US-China cyber agreement, the hotline, and the “knowingly” qualification
by Chris Zappone
Xi Jinping’s US visit has yielded a modest agreement between the US and China regarding hacking. Very modest.
Stopping, or at least slowing the theft of US commercial data that can aid foreign businesses is a central concern to the US. But the one line that addresses this phenomenon in the agreement has a troubling qualifier in it.
“The United States and China agree that neither country’s government will conduct or knowingly support cyber-enabled theft of intellectual property, including trade secrets or other confidential business information, with the intent of providing competitive advantages to companies or commercial sectors.”
“Knowingly” makes all the difference. Because if China’s government is unaware of the commercial hacking efforts, it’s hard to hold Beijing responsible.
Possibly the most tangible result is the establishment of a hotline to be used with a group of high-level officials on both sides, to support “fighting cybercrime and related issues.”
On the US side it will include:
The Secretary of Homeland Security
The Attorney General
with input from the FBI and intelligence agencies.
On China’s side:
An official at the ministerial level
the Ministry of Public Security
the Ministry of State Security
the Ministry of Justice
and the State Internet and Information Office
But the wording suggests this is separate for the all-important issue of commercial hacking. That use of hacking would come under the “search for norms” statement on China and the US.
“Both sides are committed to making common effort to further identify and promote appropriate norms of state behavior in cyberspace within the international community.”
Already US Director of National Intelligence James Clapper has said he wasn’t optimistic the deal would slow China’s cyber onslaught.
The same Reuters report contains this line: “…there were questions about the extent to which it was orchestrated by the Chinese government.”
Either the Chinese government is masterminding and controlling these raids on valuable US corporate data and hiding its hand in them, or the Chinese government is not fully in control of them. In fact, in many cases, the Chinese government is helpless to control them. Hence, the “knowingly” clause of the agreed pledge.

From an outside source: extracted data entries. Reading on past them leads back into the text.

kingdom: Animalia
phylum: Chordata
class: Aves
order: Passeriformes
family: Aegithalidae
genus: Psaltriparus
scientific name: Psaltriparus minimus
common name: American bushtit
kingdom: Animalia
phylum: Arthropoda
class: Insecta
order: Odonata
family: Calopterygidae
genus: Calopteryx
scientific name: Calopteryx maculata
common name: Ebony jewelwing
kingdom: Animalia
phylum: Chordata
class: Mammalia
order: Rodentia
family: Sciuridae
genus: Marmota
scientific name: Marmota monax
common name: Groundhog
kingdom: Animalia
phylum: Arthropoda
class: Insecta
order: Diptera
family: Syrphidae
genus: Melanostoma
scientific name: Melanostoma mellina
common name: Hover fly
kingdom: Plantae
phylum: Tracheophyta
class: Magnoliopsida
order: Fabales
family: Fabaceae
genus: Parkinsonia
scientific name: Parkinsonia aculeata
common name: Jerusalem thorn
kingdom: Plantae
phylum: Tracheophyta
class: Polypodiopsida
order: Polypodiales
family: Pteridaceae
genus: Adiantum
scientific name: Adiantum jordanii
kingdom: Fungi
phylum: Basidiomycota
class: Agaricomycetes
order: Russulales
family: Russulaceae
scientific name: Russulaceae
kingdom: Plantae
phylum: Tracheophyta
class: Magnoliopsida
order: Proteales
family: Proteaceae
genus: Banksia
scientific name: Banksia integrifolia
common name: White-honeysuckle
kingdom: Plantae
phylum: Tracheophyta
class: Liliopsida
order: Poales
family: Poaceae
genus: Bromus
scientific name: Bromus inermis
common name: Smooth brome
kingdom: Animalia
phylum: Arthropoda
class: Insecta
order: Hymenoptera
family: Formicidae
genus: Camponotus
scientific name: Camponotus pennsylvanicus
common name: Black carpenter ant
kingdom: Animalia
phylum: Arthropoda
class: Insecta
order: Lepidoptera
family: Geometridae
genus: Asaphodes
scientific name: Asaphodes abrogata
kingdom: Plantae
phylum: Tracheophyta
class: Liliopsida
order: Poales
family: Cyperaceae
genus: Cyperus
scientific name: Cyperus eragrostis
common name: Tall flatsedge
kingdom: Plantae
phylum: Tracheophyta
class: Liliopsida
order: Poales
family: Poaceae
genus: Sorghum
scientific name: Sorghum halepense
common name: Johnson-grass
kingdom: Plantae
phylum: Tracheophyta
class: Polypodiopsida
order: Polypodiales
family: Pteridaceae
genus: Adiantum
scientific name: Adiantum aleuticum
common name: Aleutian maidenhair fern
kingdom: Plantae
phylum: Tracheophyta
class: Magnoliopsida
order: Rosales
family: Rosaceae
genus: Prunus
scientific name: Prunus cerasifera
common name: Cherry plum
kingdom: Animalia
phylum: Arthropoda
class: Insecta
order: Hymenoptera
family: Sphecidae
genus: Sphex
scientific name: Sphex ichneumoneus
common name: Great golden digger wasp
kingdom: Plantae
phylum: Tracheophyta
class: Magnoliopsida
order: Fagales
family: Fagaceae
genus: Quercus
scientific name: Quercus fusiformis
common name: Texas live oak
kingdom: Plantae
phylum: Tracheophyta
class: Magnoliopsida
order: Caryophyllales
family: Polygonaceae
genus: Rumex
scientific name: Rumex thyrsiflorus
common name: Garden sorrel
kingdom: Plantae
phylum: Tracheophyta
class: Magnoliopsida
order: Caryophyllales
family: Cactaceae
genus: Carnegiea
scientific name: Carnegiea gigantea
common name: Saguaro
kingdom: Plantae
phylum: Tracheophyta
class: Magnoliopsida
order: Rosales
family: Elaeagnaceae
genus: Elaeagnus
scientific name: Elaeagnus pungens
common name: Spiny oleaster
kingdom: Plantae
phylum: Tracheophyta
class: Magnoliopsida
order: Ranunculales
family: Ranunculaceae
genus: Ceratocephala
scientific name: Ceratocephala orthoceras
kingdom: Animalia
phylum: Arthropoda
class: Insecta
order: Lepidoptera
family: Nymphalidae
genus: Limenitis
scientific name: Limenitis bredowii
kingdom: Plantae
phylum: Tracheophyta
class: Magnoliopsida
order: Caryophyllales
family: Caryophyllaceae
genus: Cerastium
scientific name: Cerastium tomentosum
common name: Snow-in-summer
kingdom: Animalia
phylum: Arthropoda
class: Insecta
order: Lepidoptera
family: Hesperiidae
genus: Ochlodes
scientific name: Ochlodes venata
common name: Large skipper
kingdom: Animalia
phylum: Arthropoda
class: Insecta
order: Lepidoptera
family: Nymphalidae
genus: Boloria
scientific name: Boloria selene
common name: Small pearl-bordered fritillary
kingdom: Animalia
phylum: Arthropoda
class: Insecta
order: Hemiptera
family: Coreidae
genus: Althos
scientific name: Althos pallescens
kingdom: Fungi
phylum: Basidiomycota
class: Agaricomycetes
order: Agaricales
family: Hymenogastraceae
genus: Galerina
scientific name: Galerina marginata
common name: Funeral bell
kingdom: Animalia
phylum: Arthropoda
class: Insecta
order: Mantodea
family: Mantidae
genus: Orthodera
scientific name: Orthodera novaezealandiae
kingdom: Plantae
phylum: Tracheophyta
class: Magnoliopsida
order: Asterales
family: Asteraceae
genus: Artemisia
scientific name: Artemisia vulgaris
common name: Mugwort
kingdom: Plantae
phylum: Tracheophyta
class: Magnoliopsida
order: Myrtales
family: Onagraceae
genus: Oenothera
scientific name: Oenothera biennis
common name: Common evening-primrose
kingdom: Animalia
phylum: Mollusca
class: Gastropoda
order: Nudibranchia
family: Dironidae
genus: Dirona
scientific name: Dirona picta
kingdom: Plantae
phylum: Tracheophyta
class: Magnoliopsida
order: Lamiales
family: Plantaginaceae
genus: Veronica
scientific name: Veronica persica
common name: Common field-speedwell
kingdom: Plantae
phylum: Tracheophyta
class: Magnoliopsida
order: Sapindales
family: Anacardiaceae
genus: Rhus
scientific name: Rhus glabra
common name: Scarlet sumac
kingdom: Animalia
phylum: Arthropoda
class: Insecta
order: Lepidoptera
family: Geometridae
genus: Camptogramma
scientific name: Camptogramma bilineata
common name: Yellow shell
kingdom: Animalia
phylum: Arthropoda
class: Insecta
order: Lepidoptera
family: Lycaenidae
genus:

If that’s the case, it says a lot about the division of power within China, with central authorities themselves unable to rein in the activity. I suspect the real importance of this agreement about economic hacking may be how much it tells the world about the kind of control Beijing exercises over hacking taking place on their territory. To be fair: the US struggles to police hacking within the US. But when the target is high-profile enough, US authorities throw resources at it.
Robert Knake of the CFR sees another future implication of the deal. He notes that under the terms of the deal, China is expected to respond to requests for law enforcement actions from the US. “This is how the United States will measure the Chinese commitment,”
A big part of the BRICs rise is the elevation of BRIC-level governance onto the world stage. So it remains to be seen how China handles this challenge. But I suspect it’s quite a bit different from the twilight of the Cold War, with its treaties and dialogues that were effective in changing the world. We’re all still searching for the new rules. I imagine they will only become apparent after more crises.